1959 film by Muktha Srinivasan

Odi Vilaiyaadu Paapa is a 1959 Indian Tamil-language film directed by V. Srinivasan. The film stars S. S. Rajendran and B. Saroja Devi. It was released on 25 September 1959.

== Cast ==
Credits adapted from Saadhanaigal Padaitha thamizh thiraipada varalaru:

== Production ==
Odi Vilaiyaadu Paapa shares its name with a poem written by Tamil poet Subramania Bharati. It was directed by V. Srinivasan (who later became popularly known as Muktha Srinivasan) and produced by the studio Jagajothi Films.
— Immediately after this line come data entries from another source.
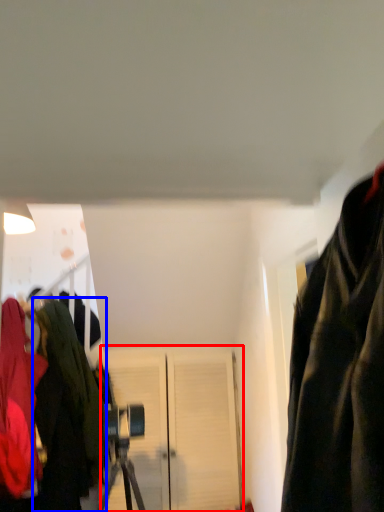
Question: Which object is further to the camera taking this photo, door (highlighted by a red box) or jacket (highlighted by a blue box)?

Choices:
 (A) door
 (B) jacket

Answer: (A)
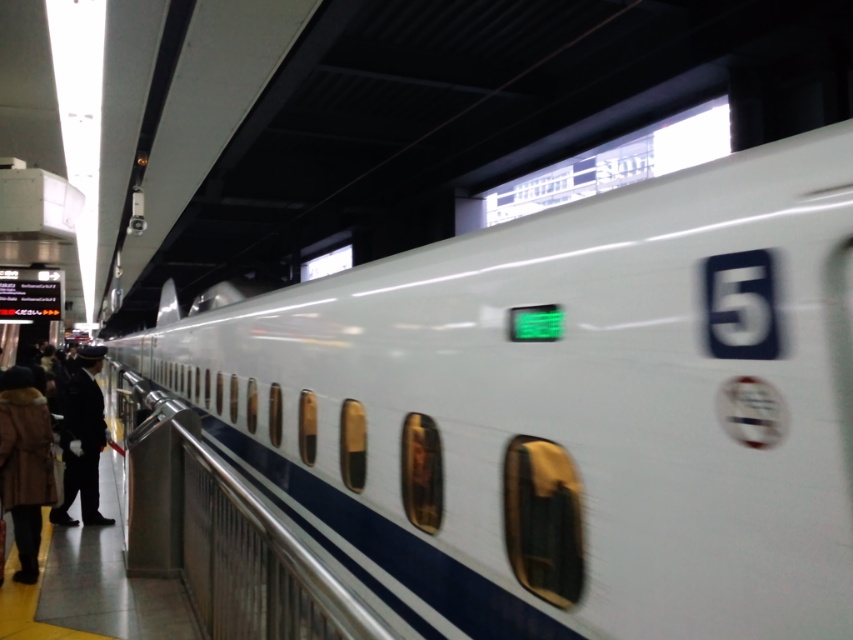
Between white glossy train at center and dark blue uniform at left, which one is positioned higher?

white glossy train at center

Which of these two, white glossy train at center or dark blue uniform at left, stands taller?

white glossy train at center

Is point (427, 289) positioned before point (83, 442)?

Yes, it is.

Where is `white glossy train at center`? white glossy train at center is located at coordinates (567, 408).

What are the coordinates of `white glossy train at center` in the screenshot? It's located at 567,408.

Can you confirm if white glossy train at center is taller than brown fuzzy coat at lower left?

Correct, white glossy train at center is much taller as brown fuzzy coat at lower left.

You are a GUI agent. You are given a task and a screenshot of the screen. Output one action in this format:
    pyautogui.click(x=<x>, y=<y>)
    Task: Click on the white glossy train at center
    The image size is (853, 640).
    Given the screenshot: What is the action you would take?
    pyautogui.click(x=567, y=408)

Looking at this image, who is lower down, brown fuzzy coat at lower left or dark blue uniform at left?

dark blue uniform at left

Is brown fuzzy coat at lower left to the left of dark blue uniform at left from the viewer's perspective?

In fact, brown fuzzy coat at lower left is to the right of dark blue uniform at left.

Is point (16, 545) more distant than point (96, 428)?

No.

Where is `brown fuzzy coat at lower left`? brown fuzzy coat at lower left is located at coordinates (24, 464).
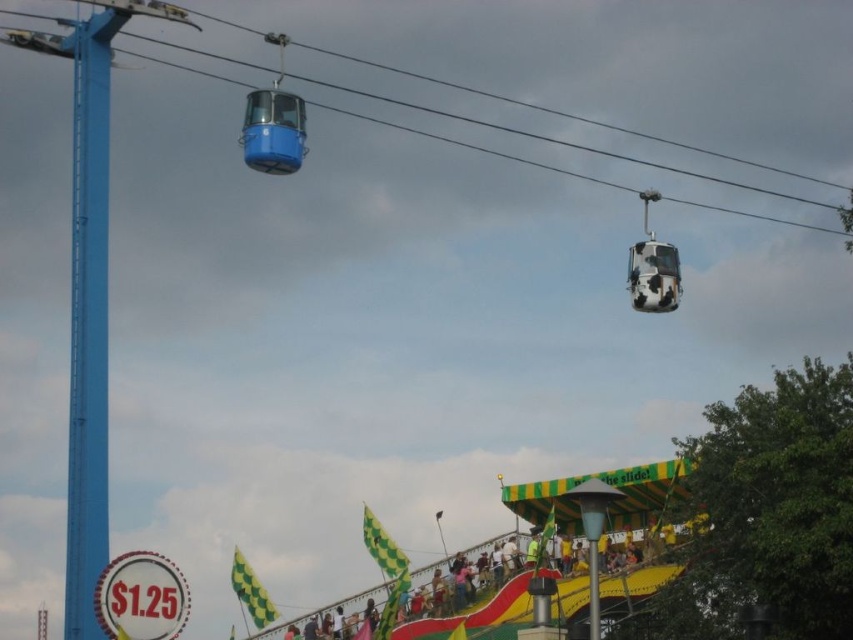
Question: Which of these objects is positioned closest to the cow print fabric at upper center?

Choices:
 (A) blue glossy cable car at upper center
 (B) yellow-green checkered flag at center

Answer: (B)

Question: Which point is farther to the camera?

Choices:
 (A) cow print fabric at upper center
 (B) blue glossy cable car at upper center
 (C) yellow-green checkered flag at center

Answer: (A)

Question: Where is yellow-green checkered flag at center located in relation to blue glossy cable car at upper center in the image?

Choices:
 (A) left
 (B) right

Answer: (B)

Question: In this image, where is yellow-green checkered flag at center located relative to cow print fabric at upper center?

Choices:
 (A) left
 (B) right

Answer: (A)

Question: From the image, what is the correct spatial relationship of yellow-green checkered flag at center in relation to blue glossy cable car at upper center?

Choices:
 (A) above
 (B) below

Answer: (B)

Question: Among these points, which one is nearest to the camera?

Choices:
 (A) (280, 173)
 (B) (662, 580)
 (C) (630, 284)

Answer: (B)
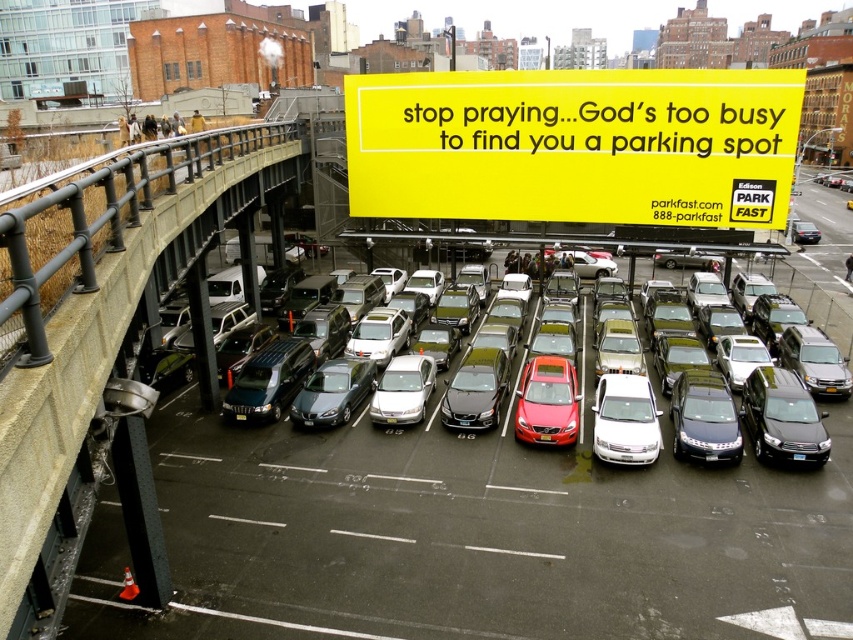
Question: Is satin black sedan at center bigger than metallic gray sedan at center?

Choices:
 (A) no
 (B) yes

Answer: (B)

Question: Which of the following is the closest to the observer?

Choices:
 (A) (343, 456)
 (B) (809, 419)
 (C) (819, 230)
 (D) (717, 433)

Answer: (D)

Question: Which point appears farthest from the camera in this image?

Choices:
 (A) (792, 221)
 (B) (314, 480)
 (C) (636, 410)

Answer: (A)

Question: Can you confirm if shiny black sedan at center is positioned to the left of metallic silver sedan at center?

Choices:
 (A) yes
 (B) no

Answer: (A)

Question: Which object is positioned closest to the metallic silver sedan at center?

Choices:
 (A) metallic gray sedan at center
 (B) white glossy sedan at center
 (C) satin black sedan at center

Answer: (C)

Question: Can you confirm if yellow paper sign at upper center is bigger than metallic silver sedan at center?

Choices:
 (A) no
 (B) yes

Answer: (B)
The story and dialogues were written by K. Appannaraj, while the cinematography was handled by Sampath and E. N. Balakrishnan. The art director was Angamuthu, the editor was N. G. Rajan and the music director was V. Krishnamoorthy, while the lyrics were written by Kambadasan. Bharati was also credited as lyricist. The length of the film was 14517 feet.

== Soundtrack ==
The music was composed by V. Krishnamoorthy.

| Song | Singer/s | Lyricist | Duration (m:ss) |
|---|---|---|---|
| "Pachai Kuzhandhaiyadi Kannil" | Seerkazhi Govindarajan & Radha Jayalakshmi | Mahakavi Subramania Bharathiyar | 05:27 |
| "Kuyil Paadiyadhe" | P. Susheela | Kambadasan | 02:55 |
| "Odi Vilaiyaadu Paapa" | Seerkazhi Govindarajan | Mahakavi Subramania Bharathiyar | 03:37 |
| "Odi Vilaiyaadu Paapa" (pathos) | S. Janaki | Mahakavi Subramania Bharathiyar | 03:18 |
| "Kummiyadi Kummiyadi" | P. Susheela | Mahakavi Subramania Bharathiyar | 02:55 |
| "Paattu Mudiyum Munney" | P. B. Sreenivas | Kambadasan | 03:31 |
| "Vaavendru Azhaikkudhe Thennai" | Seerkazhi Govindarajan & P. Susheela | Kambadasan | 04:57 |

== Release and reception ==
Odi Vilaiyaadu Paapa was released on 25 September 1959, and failed commercially. Srinivasa Rao, editor of Narada magazine criticised Srinivasan for directing the film to show his prowess, and not giving any less financially well-off person or newcomer the chance to direct.